== SUPPLIED INFORMATION ==
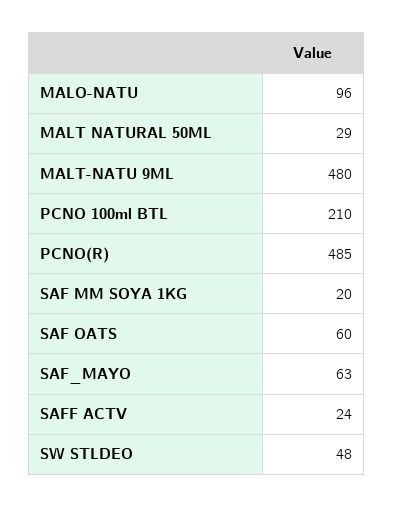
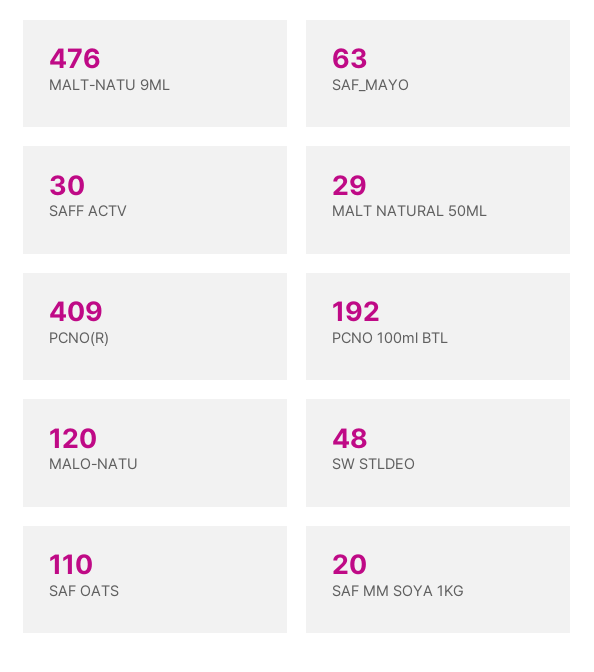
MALO-NATU: 96 -> 120
MALT-NATU 9ML: 480 -> 476
PCNO 100ml BTL: 210 -> 192
PCNO(R): 485 -> 409
SAF OATS: 60 -> 110
SAFF ACTV: 24 -> 30

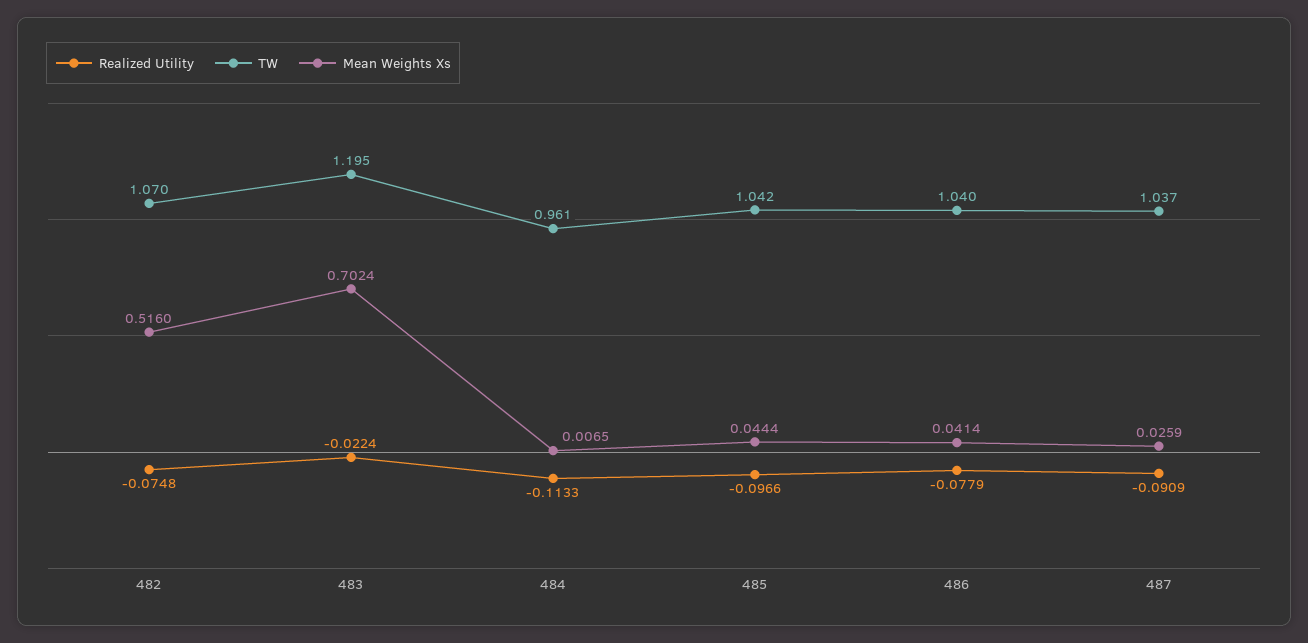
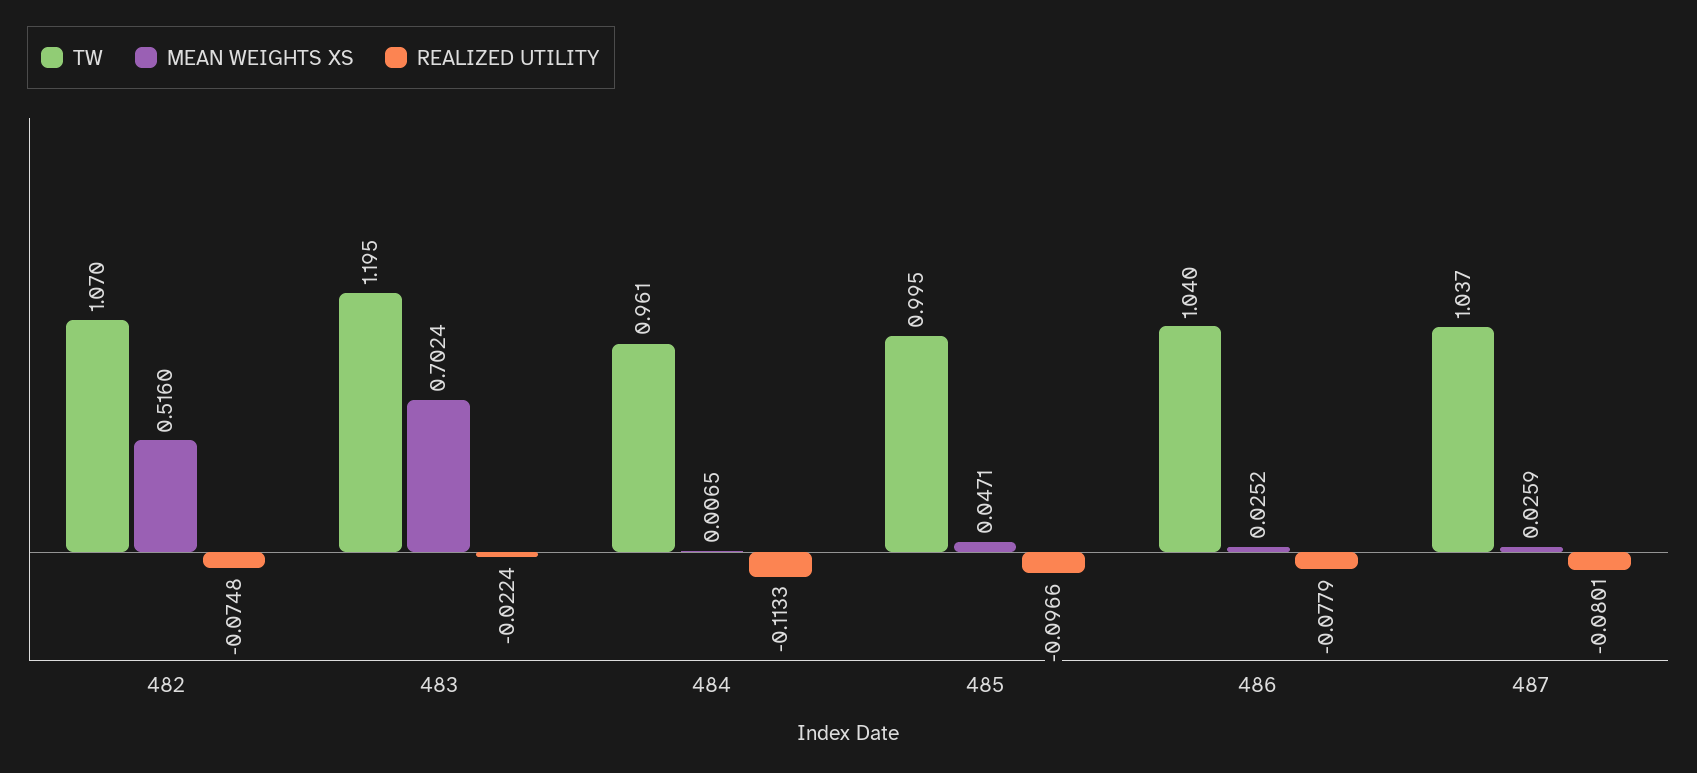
TW, 485: 1.042 -> 0.995
Mean Weights Xs, 485: 0.0444 -> 0.0471
Mean Weights Xs, 486: 0.0414 -> 0.0252
Realized Utility, 487: -0.0909 -> -0.0801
===
## ASSIGNMENT
Print all of the data exactly, and do not carry over any pictures.

## ANSWER SPACE
MALO-NATU: 96 -> 120
MALT-NATU 9ML: 480 -> 476
PCNO 100ml BTL: 210 -> 192
PCNO(R): 485 -> 409
SAF OATS: 60 -> 110
SAFF ACTV: 24 -> 30

TW, 485: 1.042 -> 0.995
Mean Weights Xs, 485: 0.0444 -> 0.0471
Mean Weights Xs, 486: 0.0414 -> 0.0252
Realized Utility, 487: -0.0909 -> -0.0801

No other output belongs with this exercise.